Patch or we go public, says bug bounty program

TippingPoint's ZDI sets a 6-month deadline on vendors to encourage faster patching

The world's biggest bug bounty program today slapped a six-month deadline on vendors, saying it would release some vulnerability information, even if a patch wasn't ready.

"We're going to be enforcing a six-month deadline as general policy," said Aaron Portnoy, who leads the security research team at HP TippingPoint.

It's a major change for TippingPoint's Zero Day Initiative (ZDI), which buys vulnerabilities from independent security researchers, privately reports them to vendors and then uses the information to craft defenses for its own line of security appliances. Previously, ZDI's policy was to indefinitely withhold a vulnerability, publishing its information only after a patch had been issued.

Starting Wednesday, ZDI will give vendors six months to come up with a patch. Bugs currently in its queue get a deadline that's six months from now: Feb. 4, 2011.

If a fix isn't ready by the deadline, ZDI will pressure the vendor by issuing an advisory that will include what Portnoy called "limited details" of the vulnerability, as well as any workarounds ZDI can come up with to help protect users until a patch does appear.

But the new line in the sand is movable. "For vulnerabilities that may be more impactful, like ones in the core operating system, we will provide an extension on a case-by-case basis," Portnoy said in an interview. A vulnerability in the Windows kernel would be a good example of a candidate for extension.

"But if we provide an extension, we'll be totally transparent, and publish the full communications between us and the vendor once it's patched," Portnoy said.

The back-and-forth between security researchers and vendors, such as what Core Security has occasionally published when it's grown frustrated with Microsoft's patching pace, is sometimes as interesting, or even more so, than the actual bugs, giving everyone a behind-the-scenes look at how large software developers handle vulnerability reports.

Portnoy said the change had been a long-time coming, and wasn't directly connected to the debate over bug disclosure that heated up in early June when a Google employee went public with a critical Windows vulnerability just five days after reporting it to Microsoft.

"We've been thinking about this for quite a while," said Portnoy, arguing that the delays on the part of vendors put it ZDI in a tight spot. "We have to track some of these bugs for two years, three years, which slows us down."

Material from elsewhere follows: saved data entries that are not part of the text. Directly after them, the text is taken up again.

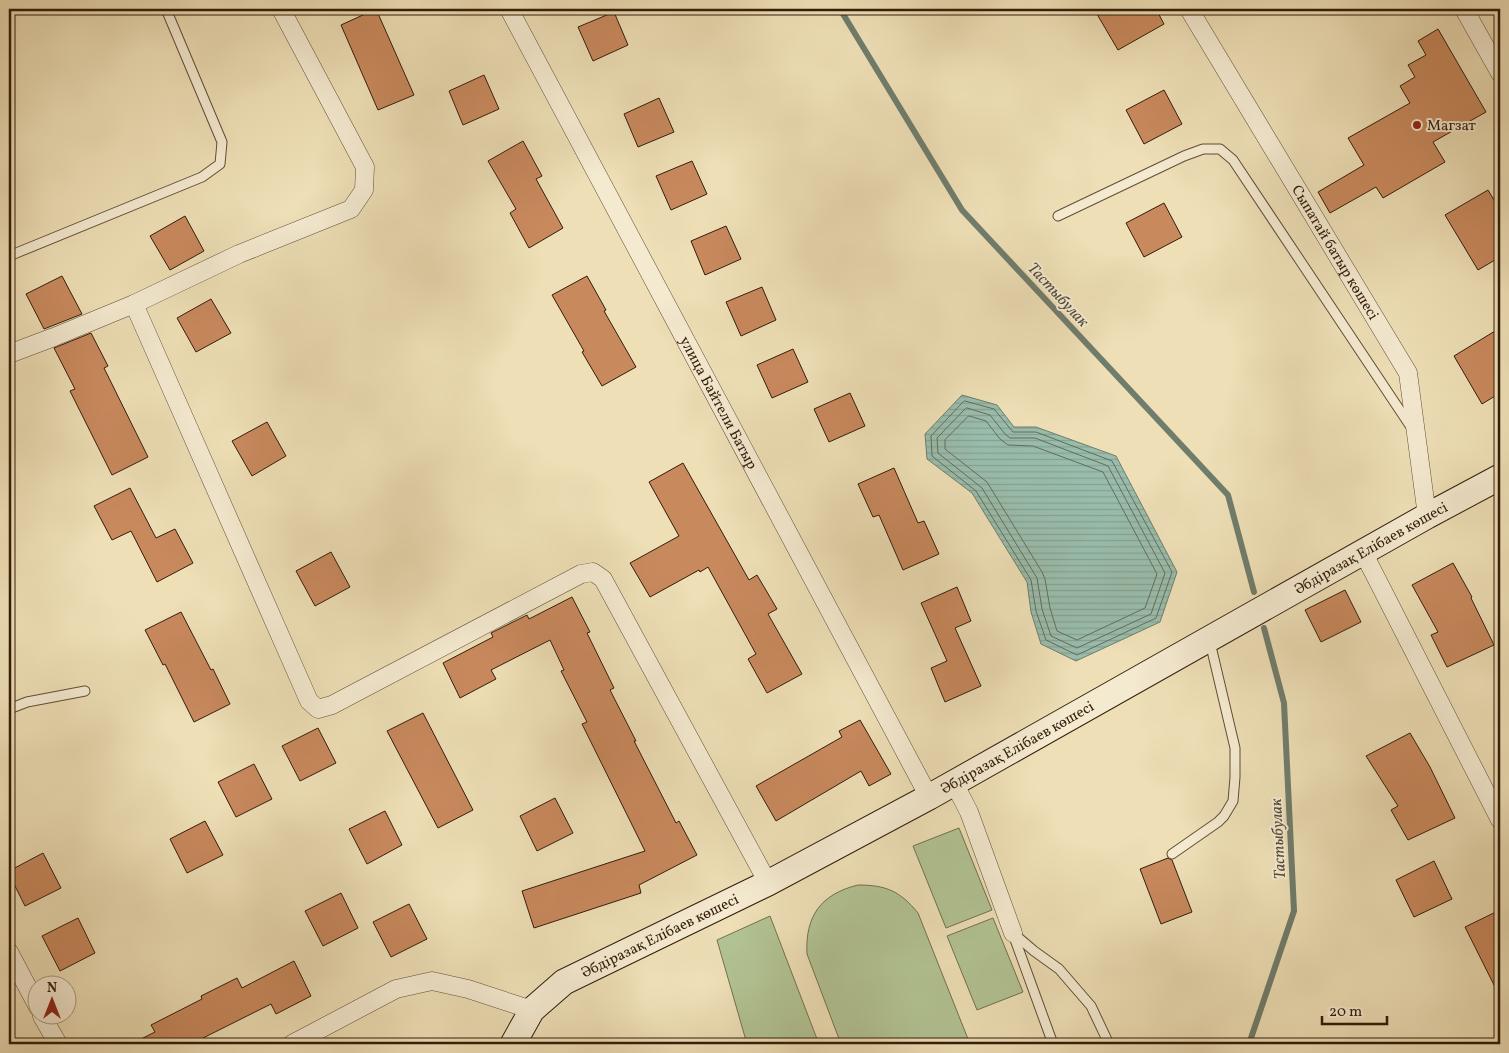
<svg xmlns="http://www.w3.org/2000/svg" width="1509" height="1053" font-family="Vollkorn,serif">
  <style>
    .grass { fill: #b2c393; stroke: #72704f }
    .water { fill: url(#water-rules); stroke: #707d6c }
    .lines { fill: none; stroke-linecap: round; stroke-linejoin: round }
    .shore { stroke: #666c5c; stroke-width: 1 }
    .stream { stroke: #707d6c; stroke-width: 6 }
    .building { fill: #c8895d; stroke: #331c0b }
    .lane-casing { stroke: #624d36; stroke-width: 11 }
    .street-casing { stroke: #624d36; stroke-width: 19 }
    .secondary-casing { stroke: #331c0b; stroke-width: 27 }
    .lane { stroke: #f4ead0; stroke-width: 9 }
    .street { stroke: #f4ead0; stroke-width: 18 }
    .secondary { stroke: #f4ead0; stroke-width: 25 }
    .poi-dot { fill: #8f2418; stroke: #f4ead0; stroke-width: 2 }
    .labels { text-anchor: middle; stroke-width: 4; stroke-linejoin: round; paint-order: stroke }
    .poi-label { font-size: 15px; fill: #331c0b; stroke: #f4ead0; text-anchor: start }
    .street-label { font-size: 15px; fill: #331c0b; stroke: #f4ead0 }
    .water-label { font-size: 16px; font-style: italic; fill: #524c3b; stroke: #f4ead0 }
  </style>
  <defs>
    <pattern id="water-rules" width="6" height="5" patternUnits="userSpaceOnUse" patternTransform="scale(1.25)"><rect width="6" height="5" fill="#99bdac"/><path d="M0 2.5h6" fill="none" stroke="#84a293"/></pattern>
  </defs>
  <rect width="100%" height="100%" fill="#eedfb6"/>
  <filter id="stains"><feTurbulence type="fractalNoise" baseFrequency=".004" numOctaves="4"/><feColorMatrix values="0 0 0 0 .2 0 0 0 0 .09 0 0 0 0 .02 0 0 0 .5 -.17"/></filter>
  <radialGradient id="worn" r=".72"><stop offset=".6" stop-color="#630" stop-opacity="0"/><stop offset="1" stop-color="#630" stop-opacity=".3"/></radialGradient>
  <!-- grass -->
  <g class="grass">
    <polygon points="959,828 992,910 946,928 913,846"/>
    <path d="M858,885C886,885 900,891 918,913L970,1044H841L807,954C805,916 821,894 858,885Z"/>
    <polygon points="770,916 817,1039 803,1044 747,1044 717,940"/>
    <polygon points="993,918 1023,992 977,1010 947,936"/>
  </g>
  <!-- water -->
  <polygon class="water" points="962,395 997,405 1014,427 1036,427 1116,456 1177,572 1160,622 1076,661 1041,644 1031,612 1027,582 972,493 927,459 925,434"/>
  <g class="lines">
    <!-- shore -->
    <g class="shore">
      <polygon points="965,401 994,409 1013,432 1036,432 1112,461 1172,572 1156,618 1077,655 1046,640 1036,611 1031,580 976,491 932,456 931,436 963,402"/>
      <polygon points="967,408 990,415 1005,434 1010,438 1035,438 1108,466 1165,573 1151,614 1077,648 1051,636 1042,609 1037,578 982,488 938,453 937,438 965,409"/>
      <polygon points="969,416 986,421 1000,439 1008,445 1033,446 1103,472 1157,574 1145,608 1077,640 1057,631 1050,608 1045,579 1042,572 987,482 945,449 945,440"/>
    </g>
    <!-- stream -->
    <g class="stream">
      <polyline points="840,9 962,210 1228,495 1254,592"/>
      <polyline points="1249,1044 1294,911 1284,703 1264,628"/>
    </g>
  </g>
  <!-- building -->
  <g class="building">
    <polygon points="376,9 414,95 378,110 341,25"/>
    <polygon points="1094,9 1156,9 1164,24 1118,50"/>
    <polygon points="614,12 628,45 593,61 578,27"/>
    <polygon points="1438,29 1486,112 1433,142 1445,162 1383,198 1376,187 1330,213 1318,192 1364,165 1348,138 1410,103 1400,86 1415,77 1408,65 1426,55 1418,41"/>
    <polygon points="484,75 499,109 463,125 449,91"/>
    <polygon points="1164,90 1182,124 1144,144 1126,110"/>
    <polygon points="659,98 674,132 638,147 624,114"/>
    <polygon points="523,141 542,176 536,179 563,228 529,248 510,213 516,209 488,161"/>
    <polygon points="692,161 707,194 671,210 656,176"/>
    <polygon points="1488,190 1500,210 1500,257 1478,270 1445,215"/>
    <polygon points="1164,203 1182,237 1144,257 1126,223"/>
    <polygon points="185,216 204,251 170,270 150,236"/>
    <polygon points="726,226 741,259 705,275 691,241"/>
    <polygon points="62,276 82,314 44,329 26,294"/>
    <polygon points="587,276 606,310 604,311 636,367 602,386 582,352 584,351 552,295"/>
    <polygon points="762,287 776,320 741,336 726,302"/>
    <polygon points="211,299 231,333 196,352 177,318"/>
    <polygon points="1500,328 1500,393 1482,404 1454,356"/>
    <polygon points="91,333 108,366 104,368 148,457 112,475 70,391 75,389 54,348"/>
    <polygon points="793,349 808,382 772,398 757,365"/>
    <polygon points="850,393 865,426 829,442 814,409"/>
    <polygon points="267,422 286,456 252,476 232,441"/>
    <polygon points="683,463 749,580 757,575 777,609 768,614 802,674 767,693 748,659 756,654 708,567 700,572 699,570 650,597 630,563 679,536 649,482"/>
    <polygon points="894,468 918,523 924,521 939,554 903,570 879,515 873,517 858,484"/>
    <polygon points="130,488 156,538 175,529 193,563 157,582 131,531 112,540 94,506"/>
    <polygon points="331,552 350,587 315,606 296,571"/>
    <polygon points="1453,563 1472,597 1471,598 1494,645 1447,667 1431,635 1438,632 1412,585"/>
    <polygon points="957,587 971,621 955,628 981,686 945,702 931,668 947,661 921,603"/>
    <polygon points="1345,590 1361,622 1321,642 1305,610"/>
    <polygon points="572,597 590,632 587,633 614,688 610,690 636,741 634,741 676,823 679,821 697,855 639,885 641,893 534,928 522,891 645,851 582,724 587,722 561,671 564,670 550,640 491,670 496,679 460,698 443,663 493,637 491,633 527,615 529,619"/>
    <polygon points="181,612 211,670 213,669 230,704 194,722 165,664 163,665 145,630"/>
    <polygon points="423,713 473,810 438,828 387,731"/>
    <polygon points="860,720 891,774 869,786 861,771 776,821 756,786 842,737 839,731"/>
    <polygon points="318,728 336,763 300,781 282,746"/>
    <polygon points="1410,733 1430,767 1455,818 1408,840 1391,810 1398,806 1366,756"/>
    <polygon points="254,764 272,799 236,817 218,782"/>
    <polygon points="555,798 573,833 537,851 520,816"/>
    <polygon points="385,811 402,845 367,864 349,829"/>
    <polygon points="205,821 223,855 187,873 170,839"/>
    <polygon points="43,853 61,888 25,906 9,874 9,871"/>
    <polygon points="1168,858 1172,860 1192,912 1161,924 1140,869"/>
    <polygon points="1434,861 1452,899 1414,917 1396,880"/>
    <polygon points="341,893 358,928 323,946 305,911"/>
    <polygon points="409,904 427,939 391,957 373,922"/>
    <polygon points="1500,910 1500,997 1465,927"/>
    <polygon points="78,918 95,953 60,971 42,936"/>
    <polygon points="294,961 311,996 276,1014 271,1004 203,1038 206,1044 131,1044 155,1032 151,1025 202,999 201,996 237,978 242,988"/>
  </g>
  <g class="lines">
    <!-- lane casing -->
    <g class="lane-casing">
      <g id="lane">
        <polyline points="1058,216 1184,156 1203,149 1220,149 1233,160 1411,427"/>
        <polyline points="9,256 202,177 220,164 222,142 166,9"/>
        <polyline points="9,709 27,702 85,691"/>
        <polyline points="1172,854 1218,822 1224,816 1233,801 1235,777 1235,748 1210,642"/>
        <polyline points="1013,933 1034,951 1059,969 1091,1006 1109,1044"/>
        <polyline points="1013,934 1053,1044"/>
      </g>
    </g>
    <!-- street casing -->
    <g class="street-casing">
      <g id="street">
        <path id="s1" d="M509,9L929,797"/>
        <path id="s2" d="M1189,9L1408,373L1427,516"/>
        <polyline points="1464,9 1500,73"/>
        <polyline points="134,304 309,701 318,709 332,705 581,574 593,572 603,579 768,883"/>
        <polyline points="9,354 54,337 134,304 239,254 351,209 364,190 365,167 281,9"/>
        <polyline points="1363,552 1500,820"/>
        <polyline points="954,783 969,812 1013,933"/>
        <polyline points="9,952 38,1007"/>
        <polyline points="42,1016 58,1044"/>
        <polyline points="292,1044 396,989 432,981 468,989 532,1010"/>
      </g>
    </g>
    <!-- secondary casing -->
    <g class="secondary-casing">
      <g id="secondary">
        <path id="s3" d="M513,1044L532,1010L564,982L768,883L929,797L1427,516L1500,477"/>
      </g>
    </g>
    <!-- lane -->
    <use href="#lane" class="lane"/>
    <!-- street -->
    <use href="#street" class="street"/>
    <!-- secondary -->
    <use href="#secondary" class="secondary"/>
  </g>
  <!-- markers -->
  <circle class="poi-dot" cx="1417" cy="125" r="5"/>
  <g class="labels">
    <!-- poi labels -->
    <g class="poi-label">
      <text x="1427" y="130">Магзат</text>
    </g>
    <!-- street labels -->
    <g class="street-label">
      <text dy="5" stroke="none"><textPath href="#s2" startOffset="284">Сыпатай батыр көшесі</textPath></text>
      <text dy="5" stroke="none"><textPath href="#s1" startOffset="446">улица Байтели Батыр</textPath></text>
      <text dy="5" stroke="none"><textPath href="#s3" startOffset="998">Әбдіразақ Елібаев көшесі</textPath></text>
      <text dy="5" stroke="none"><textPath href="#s3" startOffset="592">Әбдіразақ Елібаев көшесі</textPath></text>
      <text dy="5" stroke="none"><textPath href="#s3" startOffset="188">Әбдіразақ Елібаев көшесі</textPath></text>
    </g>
    <!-- water labels -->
    <g class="water-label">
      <text transform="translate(1059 294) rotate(47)" y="6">Тастыбулак</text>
      <text transform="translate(1277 839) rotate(-93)" y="6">Тастыбулак</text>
    </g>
  </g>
  <!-- margin -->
  <rect width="1509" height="1053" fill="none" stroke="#eedfb6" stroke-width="30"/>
  <rect x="10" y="10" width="1489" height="1033" fill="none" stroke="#331c0b" stroke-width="2.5"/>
  <rect x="15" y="15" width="1479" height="1023" fill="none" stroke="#331c0b"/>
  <!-- north arrow -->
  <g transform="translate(52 1000)"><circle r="24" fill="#f4ead0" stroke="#a79881"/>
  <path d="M0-4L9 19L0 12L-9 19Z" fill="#8f2418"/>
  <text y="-8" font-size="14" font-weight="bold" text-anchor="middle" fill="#331c0b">N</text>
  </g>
  <!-- scale -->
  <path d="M1322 1016v8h65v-8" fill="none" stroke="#331c0b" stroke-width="2.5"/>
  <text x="1329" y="1016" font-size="15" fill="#331c0b" stroke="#f4ead0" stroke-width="4" paint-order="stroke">20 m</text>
  <rect width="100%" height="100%" filter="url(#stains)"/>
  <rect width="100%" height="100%" fill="url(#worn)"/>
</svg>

Currently, ZDI is holding information on 31 critical bugs that it reported to vendors a year ago or longer. "[Vendors] have the responsibility to fix the issues," said Portnoy. "We shouldn't be held responsible for withholding information until they do."

Portnoy made it clear that part of the reason for the new deadline is to pressure the intransigent to patch. "By releasing some information, it puts the spotlight on vendors," Portnoy said.

He also argued that the secrecy over vulnerabilities may end up doing users a disservice. "There's been a lot of discovery overlap, where several [researchers] find the exact same vulnerability," said Portnoy. Immunity and Vulpen, two rival security firms, report bug discoveries only to their own customers, not to the vendors. "Some of what Immunity has could very well be among those we're sitting on right now," Portnoy added.